_Document excerpt_
======

DISCLOSURE OF COMMISSION POSITION ON

INDEMNIFICATION FOR SECURITIES ACT LIABILITIES

 

Insofar as indemnification for liabilities arising under the Securities Act may be permitted to our directors, officers, and controlling persons pursuant to the foregoing provisions or otherwise, we have been advised that in the opinion of the SEC such indemnification is against public policy as expressed in the Securities Act and is, therefore, unenforceable.  

 

You should rely only on the information contained in this document. We have not authorized anyone to provide you with information that is different. This document may only be used where it is legal to sell these securities. The information in this document may only be accurate on the date of this document.

 

Additional risks and uncertainties not presently known may also impair our business operations. The risks and uncertainties described in this document and other risks and uncertainties which we may face in the future will have a greater impact on those who purchase our common stock. These purchasers will purchase our common stock at the market price or at a privately negotiated price and will run the risk of losing their entire investment.

 

 

VAPOR CORP.

 

100,000,000,000 shares of

Common Stock

 

REOFFER PROSPECTUS

 

February 8, 2017

 

  5  

Table of Contents  

 

PART II

 

INFORMATION NOT REQUIRED IN PROSPECTUS

 

Item 3. Incorporation of Documents by Reference.

 

The following documents, heretofore filed by us with the U.S. Securities and Exchange Commission pursuant to the Securities Exchange Act of 1934, as amended, are hereby incorporated by reference, except as superseded or modified herein:

 

our Annual Report on Form 10-K for the year ended December 31, 2015 as filed with the SEC on April 8, 2016;

 

our Quarterly Reports on Form 10-Q for the quarters ended March 31, 2016, June 30, 2016 and September 30, 2016 as filed with the SEC on May 16, 2016, August 15, 2016 and November 14, 2016, respectively; and

 

our Current Reports on Form 8-K as filed with the Commission on October 10, 2016, December 5, 2016, December 6, 2016, December 7, 2017, December 15, 2017, December 21, 2017, January 5, 2017, January 10, 2017, January 18, 2017, January 19, 2017, January 21, 2017 and February 3, 2017; and

 

the description of our common stock contained in our Registration Statement on Form S-1/A, initially filed with the SEC on January 16, 2014, including any amendment or report filed for the purpose of updating such description.

======

_Brief a_
Can you convert the records from the line with "left shoulder: (437, 488, 11)" up to and including the line with "right knee: (642, 532, -11)" into a JSON list of strings, one string per line, leaving out any blank lines?
The text and the records come from unrelated sources.

======

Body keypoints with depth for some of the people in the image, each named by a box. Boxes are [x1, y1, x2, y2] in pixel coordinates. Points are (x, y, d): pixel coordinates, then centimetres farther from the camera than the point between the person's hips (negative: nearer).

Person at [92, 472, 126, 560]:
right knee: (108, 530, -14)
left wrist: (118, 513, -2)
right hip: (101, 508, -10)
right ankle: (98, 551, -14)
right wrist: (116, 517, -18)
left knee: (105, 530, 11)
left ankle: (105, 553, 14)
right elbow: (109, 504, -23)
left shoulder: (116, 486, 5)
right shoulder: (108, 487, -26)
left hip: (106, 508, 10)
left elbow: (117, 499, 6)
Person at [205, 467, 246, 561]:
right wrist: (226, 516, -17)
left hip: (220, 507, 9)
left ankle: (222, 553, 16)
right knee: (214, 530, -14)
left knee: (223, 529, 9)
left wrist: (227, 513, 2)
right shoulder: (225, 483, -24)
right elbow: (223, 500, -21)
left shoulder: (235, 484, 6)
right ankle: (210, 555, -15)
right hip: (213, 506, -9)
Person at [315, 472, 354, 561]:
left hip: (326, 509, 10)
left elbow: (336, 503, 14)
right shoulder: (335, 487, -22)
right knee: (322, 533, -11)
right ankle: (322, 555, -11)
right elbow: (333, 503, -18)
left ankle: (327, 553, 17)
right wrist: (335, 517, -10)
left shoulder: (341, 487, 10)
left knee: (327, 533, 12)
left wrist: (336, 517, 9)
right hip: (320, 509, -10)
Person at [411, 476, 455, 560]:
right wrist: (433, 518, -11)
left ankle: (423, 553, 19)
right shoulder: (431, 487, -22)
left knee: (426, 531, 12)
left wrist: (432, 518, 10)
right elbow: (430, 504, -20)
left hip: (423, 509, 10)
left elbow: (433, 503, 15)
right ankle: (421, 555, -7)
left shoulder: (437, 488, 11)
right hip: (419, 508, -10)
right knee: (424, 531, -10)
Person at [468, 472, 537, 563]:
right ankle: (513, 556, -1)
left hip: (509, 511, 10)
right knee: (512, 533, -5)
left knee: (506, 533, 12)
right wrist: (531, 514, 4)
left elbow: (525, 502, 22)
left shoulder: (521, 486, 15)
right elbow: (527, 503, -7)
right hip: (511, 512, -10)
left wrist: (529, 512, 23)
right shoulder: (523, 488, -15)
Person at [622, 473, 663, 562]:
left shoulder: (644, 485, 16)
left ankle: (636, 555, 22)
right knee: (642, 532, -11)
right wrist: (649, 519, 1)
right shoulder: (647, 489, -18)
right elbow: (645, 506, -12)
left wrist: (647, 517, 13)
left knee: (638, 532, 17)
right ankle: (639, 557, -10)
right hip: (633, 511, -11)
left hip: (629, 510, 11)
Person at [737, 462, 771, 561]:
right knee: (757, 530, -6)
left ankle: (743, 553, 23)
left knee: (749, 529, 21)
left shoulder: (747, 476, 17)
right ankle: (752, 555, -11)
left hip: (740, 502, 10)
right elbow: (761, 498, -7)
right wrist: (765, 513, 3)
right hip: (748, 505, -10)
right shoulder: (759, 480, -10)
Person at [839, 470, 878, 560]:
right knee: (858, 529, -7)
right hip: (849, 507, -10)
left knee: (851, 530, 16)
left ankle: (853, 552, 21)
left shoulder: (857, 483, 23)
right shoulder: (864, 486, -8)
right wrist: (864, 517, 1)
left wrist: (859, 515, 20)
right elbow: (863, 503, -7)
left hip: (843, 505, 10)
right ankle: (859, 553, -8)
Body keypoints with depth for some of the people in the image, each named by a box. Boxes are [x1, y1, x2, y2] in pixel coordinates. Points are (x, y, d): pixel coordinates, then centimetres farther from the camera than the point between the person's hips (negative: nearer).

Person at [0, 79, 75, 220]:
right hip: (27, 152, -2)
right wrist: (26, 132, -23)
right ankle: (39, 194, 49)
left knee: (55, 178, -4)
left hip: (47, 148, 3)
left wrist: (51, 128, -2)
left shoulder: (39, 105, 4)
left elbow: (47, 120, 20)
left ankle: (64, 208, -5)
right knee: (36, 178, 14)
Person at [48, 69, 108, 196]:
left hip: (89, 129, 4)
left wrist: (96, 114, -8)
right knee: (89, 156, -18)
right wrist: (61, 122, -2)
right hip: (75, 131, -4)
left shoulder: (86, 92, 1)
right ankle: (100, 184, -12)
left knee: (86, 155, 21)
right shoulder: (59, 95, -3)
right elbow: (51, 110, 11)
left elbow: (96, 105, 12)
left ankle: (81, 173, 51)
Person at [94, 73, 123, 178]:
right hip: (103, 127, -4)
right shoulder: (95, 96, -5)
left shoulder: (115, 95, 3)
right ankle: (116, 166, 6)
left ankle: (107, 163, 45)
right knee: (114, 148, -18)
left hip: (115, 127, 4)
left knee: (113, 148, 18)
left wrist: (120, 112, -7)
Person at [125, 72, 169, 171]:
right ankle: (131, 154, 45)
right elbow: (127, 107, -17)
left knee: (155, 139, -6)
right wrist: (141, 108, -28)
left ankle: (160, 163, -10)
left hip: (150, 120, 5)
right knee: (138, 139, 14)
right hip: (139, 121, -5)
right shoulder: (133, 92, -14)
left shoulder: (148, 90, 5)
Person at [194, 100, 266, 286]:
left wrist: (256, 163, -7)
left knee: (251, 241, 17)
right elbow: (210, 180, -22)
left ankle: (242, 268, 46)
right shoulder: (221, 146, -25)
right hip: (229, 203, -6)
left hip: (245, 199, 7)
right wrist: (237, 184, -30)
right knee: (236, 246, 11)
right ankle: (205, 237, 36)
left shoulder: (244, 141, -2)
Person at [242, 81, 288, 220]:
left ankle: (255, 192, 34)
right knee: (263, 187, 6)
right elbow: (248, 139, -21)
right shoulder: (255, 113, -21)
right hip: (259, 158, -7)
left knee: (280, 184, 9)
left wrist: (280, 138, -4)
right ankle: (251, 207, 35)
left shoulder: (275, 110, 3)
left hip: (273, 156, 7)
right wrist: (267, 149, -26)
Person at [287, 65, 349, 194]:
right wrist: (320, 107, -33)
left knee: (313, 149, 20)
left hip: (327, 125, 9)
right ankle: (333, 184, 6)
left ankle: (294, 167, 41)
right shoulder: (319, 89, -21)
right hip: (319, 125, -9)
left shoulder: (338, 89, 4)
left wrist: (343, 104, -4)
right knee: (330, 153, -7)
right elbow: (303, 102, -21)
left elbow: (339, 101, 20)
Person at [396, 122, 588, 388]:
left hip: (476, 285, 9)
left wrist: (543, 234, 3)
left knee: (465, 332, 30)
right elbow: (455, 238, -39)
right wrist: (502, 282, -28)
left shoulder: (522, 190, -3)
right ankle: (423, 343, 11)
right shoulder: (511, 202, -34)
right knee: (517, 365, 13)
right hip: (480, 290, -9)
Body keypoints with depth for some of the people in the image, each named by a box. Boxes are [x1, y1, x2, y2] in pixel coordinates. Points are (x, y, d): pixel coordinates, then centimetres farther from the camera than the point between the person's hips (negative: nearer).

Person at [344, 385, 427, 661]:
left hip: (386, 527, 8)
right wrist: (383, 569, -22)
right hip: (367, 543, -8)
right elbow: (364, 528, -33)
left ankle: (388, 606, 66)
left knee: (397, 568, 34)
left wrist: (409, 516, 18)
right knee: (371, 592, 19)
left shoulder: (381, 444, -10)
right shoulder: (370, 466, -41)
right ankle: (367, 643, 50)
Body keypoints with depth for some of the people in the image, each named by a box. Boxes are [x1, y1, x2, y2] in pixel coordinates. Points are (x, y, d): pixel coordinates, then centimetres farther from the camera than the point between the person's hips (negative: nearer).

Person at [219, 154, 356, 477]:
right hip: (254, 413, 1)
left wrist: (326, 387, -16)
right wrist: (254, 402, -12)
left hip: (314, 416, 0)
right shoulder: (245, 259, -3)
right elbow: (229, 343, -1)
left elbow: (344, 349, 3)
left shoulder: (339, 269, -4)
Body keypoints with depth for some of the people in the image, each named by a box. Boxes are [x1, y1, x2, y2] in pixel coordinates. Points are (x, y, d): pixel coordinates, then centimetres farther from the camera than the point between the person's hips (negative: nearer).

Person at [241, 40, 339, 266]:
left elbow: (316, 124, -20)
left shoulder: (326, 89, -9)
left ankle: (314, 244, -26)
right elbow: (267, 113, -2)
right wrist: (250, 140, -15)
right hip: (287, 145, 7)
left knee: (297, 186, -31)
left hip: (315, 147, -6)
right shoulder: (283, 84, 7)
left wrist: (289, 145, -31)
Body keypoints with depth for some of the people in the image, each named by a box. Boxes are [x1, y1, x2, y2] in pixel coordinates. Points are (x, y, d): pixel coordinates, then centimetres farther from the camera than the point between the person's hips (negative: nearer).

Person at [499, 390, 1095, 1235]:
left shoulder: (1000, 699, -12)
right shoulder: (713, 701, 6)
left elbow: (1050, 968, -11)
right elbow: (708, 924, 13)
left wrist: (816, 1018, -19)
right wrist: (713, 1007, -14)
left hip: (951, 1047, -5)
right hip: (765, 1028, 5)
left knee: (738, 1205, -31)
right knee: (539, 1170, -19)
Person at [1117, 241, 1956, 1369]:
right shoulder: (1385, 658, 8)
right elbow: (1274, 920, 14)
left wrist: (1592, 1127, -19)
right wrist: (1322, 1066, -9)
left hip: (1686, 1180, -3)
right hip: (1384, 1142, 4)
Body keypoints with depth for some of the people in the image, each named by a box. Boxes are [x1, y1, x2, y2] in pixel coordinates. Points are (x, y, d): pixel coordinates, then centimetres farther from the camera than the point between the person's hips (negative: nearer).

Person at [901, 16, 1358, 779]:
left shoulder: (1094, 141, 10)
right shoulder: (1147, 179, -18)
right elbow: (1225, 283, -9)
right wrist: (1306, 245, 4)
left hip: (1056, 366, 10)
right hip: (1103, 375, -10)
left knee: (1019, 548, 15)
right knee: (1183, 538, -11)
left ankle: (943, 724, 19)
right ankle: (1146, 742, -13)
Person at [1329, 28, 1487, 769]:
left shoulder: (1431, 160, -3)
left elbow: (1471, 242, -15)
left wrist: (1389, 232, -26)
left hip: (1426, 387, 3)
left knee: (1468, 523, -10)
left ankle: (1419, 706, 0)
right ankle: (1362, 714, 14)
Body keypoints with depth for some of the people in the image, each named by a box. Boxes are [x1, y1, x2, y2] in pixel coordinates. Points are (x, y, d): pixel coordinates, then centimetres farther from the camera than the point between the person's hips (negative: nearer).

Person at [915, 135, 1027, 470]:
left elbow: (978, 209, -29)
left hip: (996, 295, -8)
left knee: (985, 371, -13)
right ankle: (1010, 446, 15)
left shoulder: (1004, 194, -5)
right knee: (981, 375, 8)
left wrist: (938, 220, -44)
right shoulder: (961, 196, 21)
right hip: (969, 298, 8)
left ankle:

======

_Brief b_
Write out the prospectus excerpt in full, word for word.

_Answer area a_
[
  "left shoulder: (437, 488, 11)",
  "right hip: (419, 508, -10)",
  "right knee: (424, 531, -10)",
  "Person at [468, 472, 537, 563]:",
  "right ankle: (513, 556, -1)",
  "left hip: (509, 511, 10)",
  "right knee: (512, 533, -5)",
  "left knee: (506, 533, 12)",
  "right wrist: (531, 514, 4)",
  "left elbow: (525, 502, 22)",
  "left shoulder: (521, 486, 15)",
  "right elbow: (527, 503, -7)",
  "right hip: (511, 512, -10)",
  "left wrist: (529, 512, 23)",
  "right shoulder: (523, 488, -15)",
  "Person at [622, 473, 663, 562]:",
  "left shoulder: (644, 485, 16)",
  "left ankle: (636, 555, 22)",
  "right knee: (642, 532, -11)"
]

_Answer area b_
DISCLOSURE OF COMMISSION POSITION ON

INDEMNIFICATION FOR SECURITIES ACT LIABILITIES

 

Insofar as indemnification for liabilities arising under the Securities Act may be permitted to our directors, officers, and controlling persons pursuant to the foregoing provisions or otherwise, we have been advised that in the opinion of the SEC such indemnification is against public policy as expressed in the Securities Act and is, therefore, unenforceable.  

 

You should rely only on the information contained in this document. We have not authorized anyone to provide you with information that is different. This document may only be used where it is legal to sell these securities. The information in this document may only be accurate on the date of this document.

 

Additional risks and uncertainties not presently known may also impair our business operations. The risks and uncertainties described in this document and other risks and uncertainties which we may face in the future will have a greater impact on those who purchase our common stock. These purchasers will purchase our common stock at the market price or at a privately negotiated price and will run the risk of losing their entire investment.

 

 

VAPOR CORP.

 

100,000,000,000 shares of

Common Stock

 

REOFFER PROSPECTUS

 

February 8, 2017

 

  5  

Table of Contents  

 

PART II

 

INFORMATION NOT REQUIRED IN PROSPECTUS

 

Item 3. Incorporation of Documents by Reference.

 

The following documents, heretofore filed by us with the U.S. Securities and Exchange Commission pursuant to the Securities Exchange Act of 1934, as amended, are hereby incorporated by reference, except as superseded or modified herein:

 

our Annual Report on Form 10-K for the year ended December 31, 2015 as filed with the SEC on April 8, 2016;

 

our Quarterly Reports on Form 10-Q for the quarters ended March 31, 2016, June 30, 2016 and September 30, 2016 as filed with the SEC on May 16, 2016, August 15, 2016 and November 14, 2016, respectively; and

 

our Current Reports on Form 8-K as filed with the Commission on October 10, 2016, December 5, 2016, December 6, 2016, December 7, 2017, December 15, 2017, December 21, 2017, January 5, 2017, January 10, 2017, January 18, 2017, January 19, 2017, January 21, 2017 and February 3, 2017; and

 

the description of our common stock contained in our Registration Statement on Form S-1/A, initially filed with the SEC on January 16, 2014, including any amendment or report filed for the purpose of updating such description.